# [What the exercise asks]
Repeat each record below exactly, dropping the pictures.

(Records drawn from a dataset)

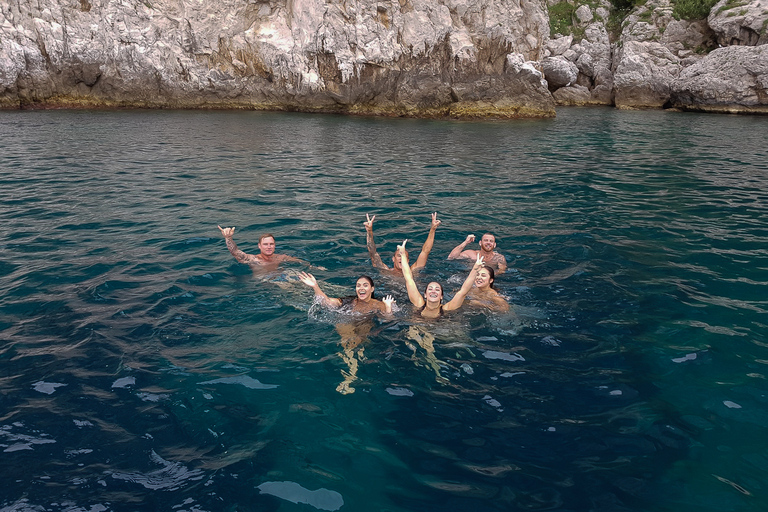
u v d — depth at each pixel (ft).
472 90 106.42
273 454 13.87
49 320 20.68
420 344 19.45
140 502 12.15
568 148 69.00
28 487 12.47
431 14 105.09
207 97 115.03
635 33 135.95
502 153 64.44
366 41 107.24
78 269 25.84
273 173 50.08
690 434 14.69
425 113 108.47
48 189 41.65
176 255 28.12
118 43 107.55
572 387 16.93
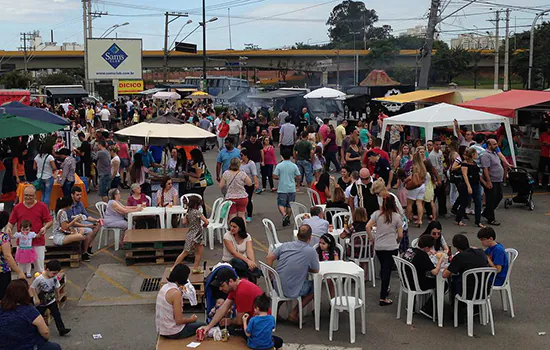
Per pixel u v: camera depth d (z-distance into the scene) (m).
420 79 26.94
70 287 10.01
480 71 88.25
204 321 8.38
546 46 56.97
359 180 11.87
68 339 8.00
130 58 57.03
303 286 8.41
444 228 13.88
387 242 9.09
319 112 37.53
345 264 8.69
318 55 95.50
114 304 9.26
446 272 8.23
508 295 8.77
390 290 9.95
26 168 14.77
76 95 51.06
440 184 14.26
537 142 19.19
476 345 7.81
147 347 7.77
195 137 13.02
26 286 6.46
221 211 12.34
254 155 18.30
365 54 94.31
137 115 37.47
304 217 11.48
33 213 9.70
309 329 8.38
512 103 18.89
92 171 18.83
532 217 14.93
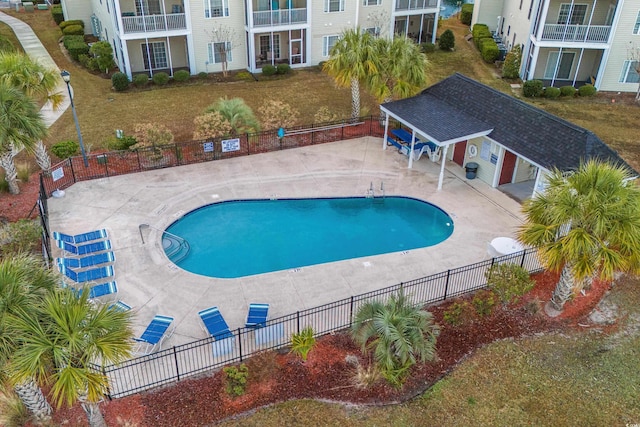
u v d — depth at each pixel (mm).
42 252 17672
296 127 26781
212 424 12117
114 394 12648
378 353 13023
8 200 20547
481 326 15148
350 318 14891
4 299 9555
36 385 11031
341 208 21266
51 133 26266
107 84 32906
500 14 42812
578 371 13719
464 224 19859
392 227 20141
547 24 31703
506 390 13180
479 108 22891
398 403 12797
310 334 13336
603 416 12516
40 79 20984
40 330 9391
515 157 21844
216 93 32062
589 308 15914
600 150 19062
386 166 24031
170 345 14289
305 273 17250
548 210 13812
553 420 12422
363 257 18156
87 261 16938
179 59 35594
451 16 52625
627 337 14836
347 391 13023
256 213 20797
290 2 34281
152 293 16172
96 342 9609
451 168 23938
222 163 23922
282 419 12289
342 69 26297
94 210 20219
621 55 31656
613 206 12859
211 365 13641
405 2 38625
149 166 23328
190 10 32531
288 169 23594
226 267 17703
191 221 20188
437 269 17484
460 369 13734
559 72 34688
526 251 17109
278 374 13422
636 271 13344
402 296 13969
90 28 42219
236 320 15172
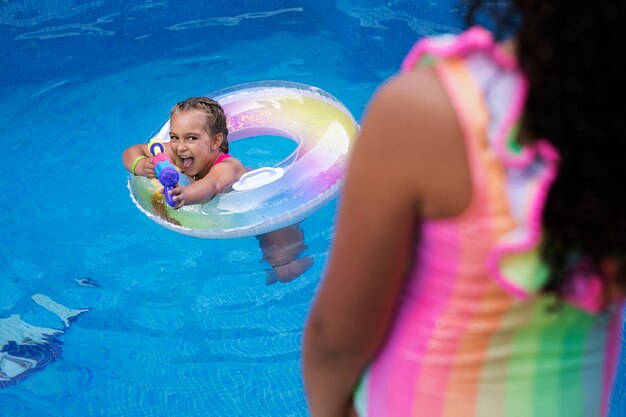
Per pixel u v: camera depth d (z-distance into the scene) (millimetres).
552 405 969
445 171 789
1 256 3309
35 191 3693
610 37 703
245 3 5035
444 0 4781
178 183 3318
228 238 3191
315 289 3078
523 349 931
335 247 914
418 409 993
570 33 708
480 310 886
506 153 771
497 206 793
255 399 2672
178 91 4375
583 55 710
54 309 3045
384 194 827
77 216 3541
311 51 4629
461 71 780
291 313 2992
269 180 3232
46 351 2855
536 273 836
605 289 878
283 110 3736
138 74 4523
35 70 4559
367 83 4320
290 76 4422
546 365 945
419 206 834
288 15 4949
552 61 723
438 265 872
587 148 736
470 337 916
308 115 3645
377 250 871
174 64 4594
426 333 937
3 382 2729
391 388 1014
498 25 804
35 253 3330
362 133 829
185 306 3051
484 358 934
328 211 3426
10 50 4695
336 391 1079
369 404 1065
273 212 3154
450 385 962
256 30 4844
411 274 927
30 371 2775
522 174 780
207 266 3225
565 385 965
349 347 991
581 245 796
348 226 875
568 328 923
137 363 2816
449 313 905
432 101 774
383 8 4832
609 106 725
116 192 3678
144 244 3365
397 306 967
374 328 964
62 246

# [Output]
u v d — depth at each pixel (ft).
472 90 106.42
273 454 13.87
49 320 20.68
420 344 19.45
140 502 12.15
568 148 69.00
28 487 12.47
431 14 105.09
207 97 115.03
635 33 135.95
502 153 64.44
366 41 107.24
78 269 25.84
273 173 50.08
690 434 14.69
425 113 108.47
48 189 41.65
176 255 28.12
118 43 107.55
572 387 16.93
Per pixel u v: camera depth d (z-distance into the scene) (m).
420 79 26.94
70 287 10.01
480 71 88.25
204 321 8.38
546 46 56.97
359 180 11.87
68 339 8.00
130 58 57.03
303 286 8.41
444 228 13.88
387 242 9.09
319 112 37.53
345 264 8.69
318 55 95.50
114 304 9.26
446 272 8.23
508 295 8.77
390 290 9.95
26 168 14.77
76 95 51.06
440 184 14.26
537 142 19.19
476 345 7.81
147 347 7.77
195 137 13.02
26 286 6.46
221 211 12.34
254 155 18.30
365 54 94.31
137 115 37.47
304 217 11.48
33 213 9.70
309 329 8.38
512 103 18.89
92 171 18.83
532 217 14.93
u v d — depth at each pixel (mm).
42 252 17672
296 127 26781
212 424 12117
114 394 12648
378 353 13023
8 200 20547
481 326 15148
350 318 14891
4 299 9555
36 385 11031
341 208 21266
51 133 26266
107 84 32906
500 14 42812
578 371 13719
464 224 19859
392 227 20141
547 24 31703
506 390 13180
479 108 22891
398 403 12797
310 334 13336
603 416 12516
40 79 20984
40 330 9391
515 157 21844
216 93 32062
589 308 15914
600 150 19062
386 166 24031
170 345 14289
305 273 17250
548 210 13812
553 420 12422
363 257 18156
87 261 16938
179 59 35594
451 16 52625
627 337 14836
347 391 13023
256 213 20797
290 2 34281
152 293 16172
96 342 9609
451 168 23938
222 163 23922
282 419 12289
342 69 26297
94 210 20219
621 55 31656
613 206 12859
211 365 13641
405 2 38625
149 166 23328
190 10 32531
288 169 23594
226 267 17703
191 221 20188
437 269 17484
460 369 13734
559 72 34688
526 251 17109
278 374 13422
636 271 13344
402 296 13969
90 28 42219
236 320 15172
Per pixel u v: camera depth d (z-distance into the scene) (millimetres).
552 405 969
445 171 789
1 256 3309
35 191 3693
610 37 703
245 3 5035
444 0 4781
178 183 3318
228 238 3191
315 289 3078
523 349 931
335 247 914
418 409 993
570 33 708
480 310 886
506 153 771
497 206 793
255 399 2672
178 91 4375
583 55 710
54 309 3045
384 194 827
77 216 3541
311 51 4629
461 71 780
291 313 2992
269 180 3232
46 351 2855
536 273 836
605 289 878
283 110 3736
138 74 4523
35 70 4559
367 83 4320
290 76 4422
546 365 945
419 206 834
288 15 4949
552 61 723
438 265 872
587 148 736
470 337 916
308 115 3645
377 250 871
174 64 4594
426 333 937
3 382 2729
391 388 1014
498 25 804
35 253 3330
362 133 829
185 306 3051
484 358 934
328 211 3426
10 50 4695
336 391 1079
369 404 1065
273 212 3154
450 385 962
256 30 4844
411 274 927
30 371 2775
522 174 780
207 266 3225
565 385 965
349 347 991
581 245 796
348 226 875
568 328 923
137 363 2816
449 313 905
432 101 774
383 8 4832
609 106 725
116 192 3678
144 244 3365
397 306 967
374 328 964
62 246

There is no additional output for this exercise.